SALVATION RUN #4: Ape versus Ape is cool and all, though I really have to wonder what they're thinking in killing off those particular characters. Yes, yes, they're "silly", but that doesn't mean they couldn't have something interesting done with them. Pretty sub-EH.

TINY TITANS #1: Who the heck is this aimed at? Kids won't get the in-jokey DCU references, adults are going to think this is too far below them. I really really don't get the thinking on this one (except maybe that they're paying Cartoon Network for the Titans Go! license, and don't want to pay that any more, and figure they can replace the book more or less equivalently), but it is basically cute enough to call it EH.

Sheesh, its taken me 3 hours to write up 5 comics, between the customers today. I'll try to be back next week with something more substantial....

What did YOU think?

-B

Change Their Minds and Change The World! Diana wonders about 2/14

The last time I tackled a Gail Simone book, worlds lived, worlds died and the Savage Critics were never the same. Will lightning strike twice?

Probably not. I thought WONDER WOMAN #17 and "The Circle" were OKAY.

I'll admit that I struggled with that grade - it was either going to be a high OKAY or a low GOOD. The thing is, I liked the premise; it was an interesting twist on the story of Diana's birth, pointing to an aspect of Themysciran life that had never really been dealt with before. And, of course, Alkyone's prediction could have come true very easily, which goes a long way towards making her and the other members of the Royal Guard sympathetic. Their story was compelling... up to a point.

INFORMATION GIVEN>
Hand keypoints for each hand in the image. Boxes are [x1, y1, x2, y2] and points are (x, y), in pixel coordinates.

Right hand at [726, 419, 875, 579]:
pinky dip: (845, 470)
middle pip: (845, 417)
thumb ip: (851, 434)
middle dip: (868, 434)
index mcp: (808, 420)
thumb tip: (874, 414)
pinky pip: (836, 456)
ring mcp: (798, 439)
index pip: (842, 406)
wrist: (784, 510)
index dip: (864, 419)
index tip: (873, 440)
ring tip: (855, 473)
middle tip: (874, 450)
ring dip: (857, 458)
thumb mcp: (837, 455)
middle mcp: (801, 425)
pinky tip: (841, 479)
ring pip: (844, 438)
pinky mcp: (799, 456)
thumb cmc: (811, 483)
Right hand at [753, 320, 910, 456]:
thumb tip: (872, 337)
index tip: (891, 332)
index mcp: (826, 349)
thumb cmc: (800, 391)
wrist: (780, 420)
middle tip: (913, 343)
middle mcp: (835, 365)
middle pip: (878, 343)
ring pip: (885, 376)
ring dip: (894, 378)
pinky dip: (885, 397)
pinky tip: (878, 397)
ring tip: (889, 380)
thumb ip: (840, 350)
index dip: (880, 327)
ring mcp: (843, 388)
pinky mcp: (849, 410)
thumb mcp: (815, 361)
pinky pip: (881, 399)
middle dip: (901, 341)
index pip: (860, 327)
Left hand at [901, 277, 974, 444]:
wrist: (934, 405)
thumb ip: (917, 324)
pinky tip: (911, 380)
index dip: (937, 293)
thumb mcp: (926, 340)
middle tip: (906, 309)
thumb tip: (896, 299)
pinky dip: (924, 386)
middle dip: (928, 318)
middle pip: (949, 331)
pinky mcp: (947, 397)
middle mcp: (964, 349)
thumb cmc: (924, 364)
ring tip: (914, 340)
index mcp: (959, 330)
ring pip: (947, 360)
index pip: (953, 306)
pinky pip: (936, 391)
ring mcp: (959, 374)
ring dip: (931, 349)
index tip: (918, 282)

REQUIREMENT>
Reproduce the stretch of the comic reviews from "Change Their Minds" through "lightning strike twice?".

RESULT OF THIS TASK>
Change Their Minds and Change The World! Diana wonders about 2/14

The last time I tackled a Gail Simone book, worlds lived, worlds died and the Savage Critics were never the same. Will lightning strike twice?